5. Elizabeth obtained her own way
When Mary came to Scotland and settled at the palace of Holyrood in Edinburg, she find herself among strangers and wild customs, very different from the court of France .John Knox himself often lectured her, violently and angrily, and did much to make her life unhappy. All this reasons con-firmed her old attachment to the Romish religion.
Thus, from the moment of Mary’s coming to England she began to be the center of plots and miseries. A rise of the Catholics in the north was the next of these, and it was only checked by many executions and much bloodshed. It was followed by a great conspiracy of the Pope and some Catholics sovereign of Europe to depose Elizabeth, place Mary on the throne, and restore the unreformed religion. At last, one great plot was discovered, and it ended the career of Mary. Her letters were found. Queen Elizabeth had been warned long ago that in holding Mary alive, she held the «wolf, who would devour her.» The question was: what to do with her? The Earl of Leicester wrote a little note, recommending to poison her. His advice was disregarded, and Mary was brought to trial at Fotheringey Castle in Northamptonshire, before a tribunal of forty, composed of both religions. The Queen Elizabeth asked to consider some means of saving Mary’s life. The Parliament answered: «No». They supposed that all the troubles would be ended by the death of the Queen of Scots.
Elizabeth wished one thing more than Mary’s death, and that was to keep of blame of it.
Only on the 1 of February, 1587, the Queen signed the warrant for the execution. So, on the 7 of February, the Earls of Kent and Shrewsbery, with the Sheriff of Northamptonshire, came with the warrant to Fotheringey, to tell the Queen of Scots to prepare for death.
6. Tragic struggle
When the messengers were gone, Mary made a frugal supper, read over her will, went to bed, slept for some hours, and then passed the reminder of the night saying prayers.
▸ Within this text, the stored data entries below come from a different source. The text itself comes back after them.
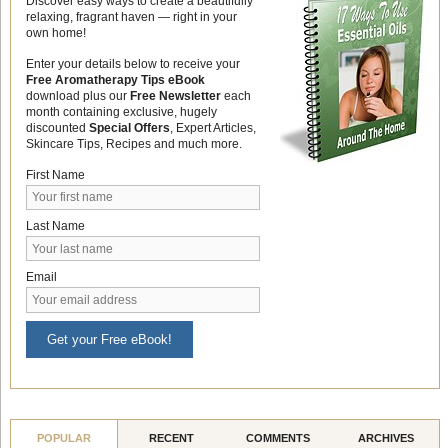
Discover easy ways to create a beautifully
relaxing, fragrant haven — right in your
own home!
Enter your details below to receive your
Free Aromatherapy Tips eBook
download plus our
Free Newsletter
each
month containing exclusive, hugely
discounted
Special Offers
, Expert Articles,
Skincare Tips, Recipes and much more.
First Name
Last Name
Email
Get your Free eBook!
POPULAR
RECENT
COMMENTS
ARCHIVES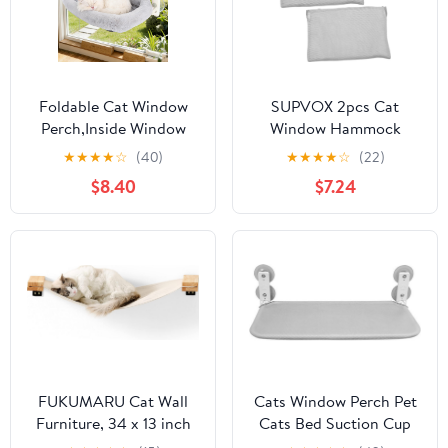
Foldable Cat Window
SUPVOX 2pcs Cat
Perch,Inside Window
Window Hammock
Hammock for Cats with
Cover Replacement
★
★
★
★
☆
(40)
★
★
★
★
☆
(22)
4 Strong Suction
Detachable Foldable
$8.40
$7.24
Cups,Sturdy Metal
Cloth for Indoor Cats
Frame and Washable
Easy to Window Perch
Soft Cover,Indoor Cat
Accessory Soft and
Bed - L
Secure Resting Seat
FUKUMARU Cat Wall
Cats Window Perch Pet
Furniture, 34 x 13 inch
Cats Bed Suction Cup
Cats Hammock Shelves,
Mounted Hammock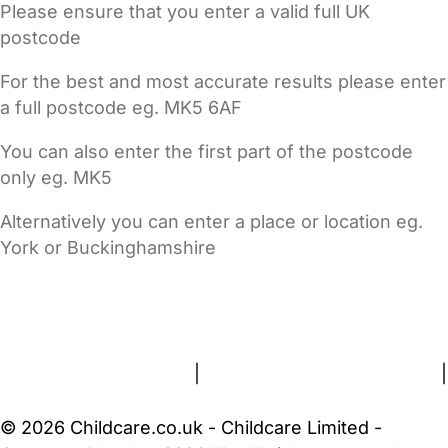
Please ensure that you enter a valid full UK
postcode
For the best and most accurate results please enter
a full postcode eg. MK5 6AF
You can also enter the first part of the postcode
only eg. MK5
Alternatively you can enter a place or location eg.
York or Buckinghamshire
FAQs
Safety Centre
Help & Advice
Childcare Costs
About Us
Contact Us
News
Gold Membership
Terms and Conditions
|
Privacy and Cookies Policy
|
Cookie Settings
© 2026 Childcare.co.uk - Childcare Limited -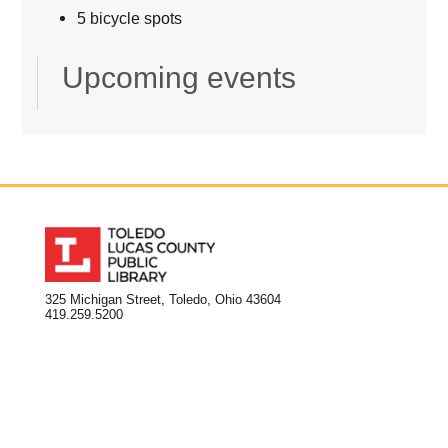
5 bicycle spots
Upcoming events
325 Michigan Street, Toledo, Ohio 43604
419.259.5200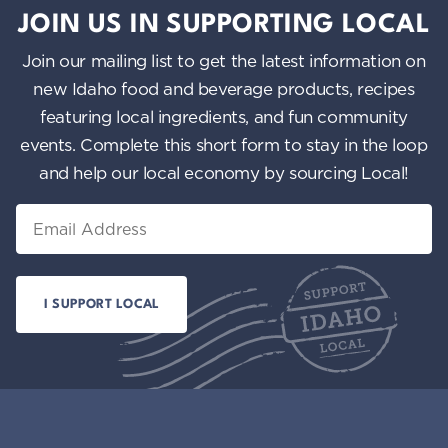
JOIN US IN SUPPORTING LOCAL
Join our mailing list to get the latest information on
new Idaho food and beverage products, recipes
featuring local ingredients, and fun community
events. Complete this short form to stay in the loop
and help our local economy by sourcing Local!
Email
While the sentence was being read, Mary sat upon a stool, and, when it was finished, she again denied her guilt, as she had done before.
Some say, her head was struck off in two blows, some say in three. When it was held up, streaming with blood, the real hair beneath the false hair she had long worn was seen to be as gray as that of a woman of seventy, though she was only in her 46 years.
So, the life of Mary Stuart was very tragic and romantic, full of adventures and evils. Her struggle for crown cost her life. When I was looking for materials, I read books, saw a performance, and now I know more about Mary Stuart Queen of Scots and not only about her. I know more about Queen Elizabeth, her rival in struggle for the crown of England.